- Born: 11 July 1933 Alingsås, Sweden
- Died: 9 December 2009 (aged 76)
- Known for: Contributions to taxonomic mycology
- Scientific career
- Fields: Mycology
- Author abbrev. (botany): Hjortstam

= Kurt Hjortstam =

Swedish mycologist (1933–2009)

Kurt Egon Hjortstam (1933–2009) was a Swedish mycologist, specialising in the taxonomy of corticioid fungi.

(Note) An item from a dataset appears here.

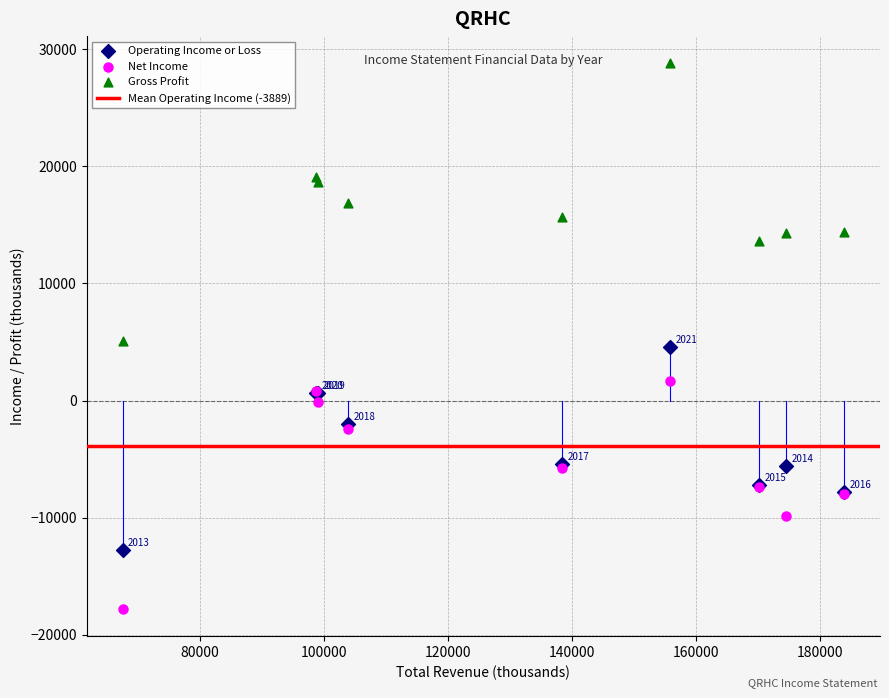

Which series contains the lowest Y value?

Net Income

Kurt Hjortstam received no formal education beyond primary school, but as an adult developed an interest in the vascular plants of Sweden. During an excursion with the Gothenburg Botanical Society he met Prof. John Eriksson who encouraged him to take up the study of corticioid fungi (fungi forming effused fruit bodies on wood). This resulted in the publication of a joint paper in 1969 describing several new species.

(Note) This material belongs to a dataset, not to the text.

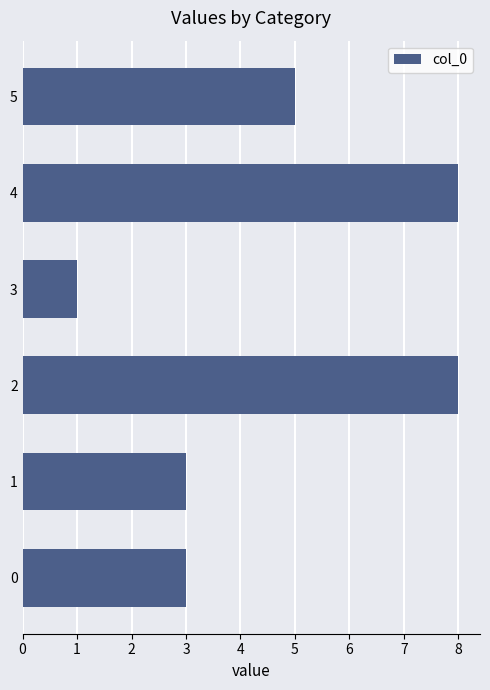

What is the change in value from 0 to 2?

+5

In 1971 he was engaged as an assistant at the University of Gothenburg to work as co-author on the eight-volume reference work, Corticiaceae of North Europe. He was later taken on as an assistant at the University of Oslo where he had access to Prof. Leif Ryvarden's extensive collections of tropical corticioid fungi. Hjortstam developed his expertise in tropical species, visiting Brazil, and was latterly employed as a taxonomic mycologist at the Royal Botanic Gardens, Kew. He was awarded an honorary doctorate at the University of Gothenburg in 1989.

Altogether, Kurt Hjortstam authored 139 scientific papers, describing 54 new genera and 181 new species of corticioid fungi. The genera Kurtia and Hjortstamia are named in his honour, as well as the species Hyphoderma hjortstamii, Tomentella hjortstamiana, and Xylodon hjortstamii.